Minister of Energy and Water
- Incumbent
- Assumed office 8 February 2025
- Prime Minister: Nawaf Salam
- Preceded by: Walid Fayad

Personal details
- Born: 1959 (age 66–67)
- Alma mater: ESSEC Business School Cornell University

= Joe Saddi =

Lebanese businessman and consultant

Joseph Saddi (جو صدي) is a Lebanese businessman and consultant who was based in the United Arab Emirates leading privatization efforts in the energy, mining, and steel sectors. He is currently the Minister of Energy and Water in the Cabinet of Nawaf Salam since February 8, 2025.

== Early life and education ==
Saddi was born into a Lebanese Greek Orthodox family. He earned a bachelor's degree from the ESSEC Business School in Paris and then an MBA from Cornell University.

== Career ==
Joe Saddi served as the global chairman of Booz & Company and managing director of its Middle East business. He is currently a senior executive advisor at Strategy&, part of the PwC network, where he has led major privatization programs in sectors like oil and gas, mining, steel, and electricity. He has also advised Middle East governments on sector deregulation and policy.

- [TASKS TO PERFORM]
1. Decide whether each statement agrees with the text about Joe Saddi, answering yes or no and quoting the deciding words: (a) Saddi earned his MBA from the ESSEC Business School. (b) Saddi was born into a Lebanese Greek Orthodox family. (c) Saddi served as the global chairman of Booz & Company.
2. Translate this sentence from the text about Joe Saddi into Spanish: "He has also advised Middle East governments on sector deregulation and policy."
3. Write the next part of the text about Joe Saddi, picking up after its final sentence.
The listing that follows has no connection to the text about Joe Saddi.

- [Items listed in a dataset]

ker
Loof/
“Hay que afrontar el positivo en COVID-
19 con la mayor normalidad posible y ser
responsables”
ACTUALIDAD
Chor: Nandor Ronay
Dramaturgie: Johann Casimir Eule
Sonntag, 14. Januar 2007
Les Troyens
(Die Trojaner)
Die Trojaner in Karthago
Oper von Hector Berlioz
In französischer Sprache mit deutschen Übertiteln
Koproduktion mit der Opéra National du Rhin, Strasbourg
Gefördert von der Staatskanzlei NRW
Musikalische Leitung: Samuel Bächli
==
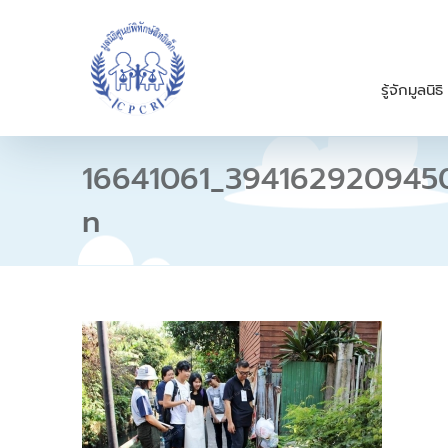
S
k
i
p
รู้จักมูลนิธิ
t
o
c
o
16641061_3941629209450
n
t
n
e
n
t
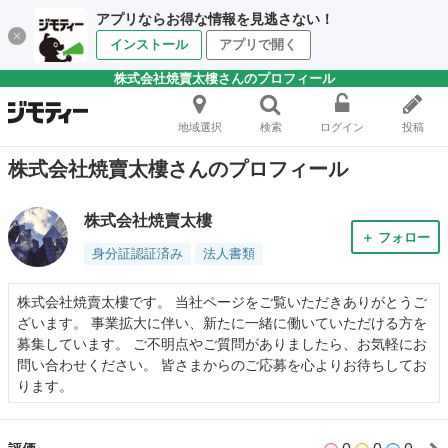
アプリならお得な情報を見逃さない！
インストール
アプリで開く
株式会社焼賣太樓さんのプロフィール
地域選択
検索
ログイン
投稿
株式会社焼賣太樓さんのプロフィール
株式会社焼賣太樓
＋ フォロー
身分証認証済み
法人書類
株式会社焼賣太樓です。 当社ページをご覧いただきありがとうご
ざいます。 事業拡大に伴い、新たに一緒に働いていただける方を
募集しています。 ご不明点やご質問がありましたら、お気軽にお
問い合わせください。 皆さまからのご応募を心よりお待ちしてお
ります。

- [YOUR WRITTEN ANSWERS]
1.
(a) No: "He earned a bachelor's degree from the ESSEC Business School in Paris and then an MBA from Cornell University."
(b) Yes: "Saddi was born into a Lebanese Greek Orthodox family."
(c) Yes: "Joe Saddi served as the global chairman of Booz & Company"

2. También ha asesorado a gobiernos de Oriente Medio en materia de desregulación y políticas sectoriales.

3.
During Saad Hariri's attempt in forming a government in July 2021, he proposed Saddi's name as Deputy Prime Minister of Lebanon which is reserved for Orthodox Christians. However, formation failed and Hariri resigned from his designation. On February 8, he was appointed Minister of Energy and Water of Lebanon by Nawaf Salam after being suggested by the Lebanese Forces party. It marked the first time in years that the energy minister was not named by the Free Patriotic Movement, a rival Christian party once close to Hezbollah before relations broke.